His muse has turned him around and twisted him inside out. Now we witness an emotive force almost unrecognisable from the monster evident on debut CD 'Some People Fall'. Still, despite the cheeky sidestep and bold shuffle, this could only be Caina. On that maiden foray into the hitherto sparsely populated realm of black metal laced with shoegaze and Sigur-Ros-ian sensibilities, A C-B hinted at the extraordinary talent hidden deep inside him. On 'Mourner', that potent potential is realised to the full. For over an hour, this incredible album soothes, awakens, intimidates and replenishes.
Caina has moved away from the betimes chamber-indebted sound that first escorted him into our midst. The pitch black elements are mostly gone now; in their place a raw, emotionally-charged journey to … well … I don't know where. It's rare to encounter so much anguish, angst, turmoil, pain and despair squeezed into something so sublime and – dare I say it? – beautiful. Relax, though, because it's an ugly form of beauty. The reincarnation of Caina crushes the soul in a way that blastbeats never could; paradoxically, it also rekindles the spirit and restores the faith. This is spiritual, cleansing, cathartic music, operating on many levels, shifting unpredictably.

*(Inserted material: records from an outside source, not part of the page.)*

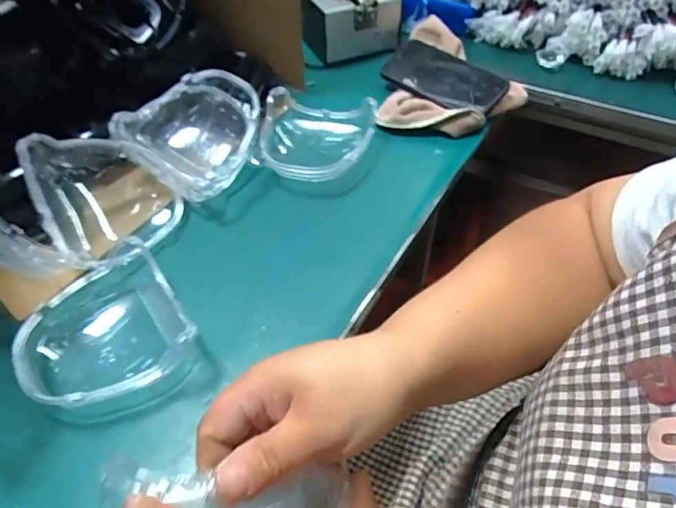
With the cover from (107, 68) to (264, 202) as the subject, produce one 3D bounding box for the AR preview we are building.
[{"bbox_3d":[-0.167,-0.133,0.551,0.147,0.090,0.135,12,52,13],"label":"cover"}]

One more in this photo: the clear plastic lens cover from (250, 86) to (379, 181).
[{"bbox_3d":[-0.030,-0.136,0.577,0.138,0.042,0.122,9,51,11],"label":"clear plastic lens cover"}]

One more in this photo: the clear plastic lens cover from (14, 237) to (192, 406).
[{"bbox_3d":[-0.201,0.069,0.415,0.129,0.048,0.135,-31,55,-20],"label":"clear plastic lens cover"}]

Two albums and one EP into his recording career, the guiding force behind Caina has already proven himself versatile, innovative, unafraid, intelligent, inspired and prodigiously gifted. A brave and compelling collection of tunes, 'Mourner' is a curveball that hits its unsuspecting target square in the face. It reeks of pure class. This is post-everything. An uncalculated risk that deserves to pay off.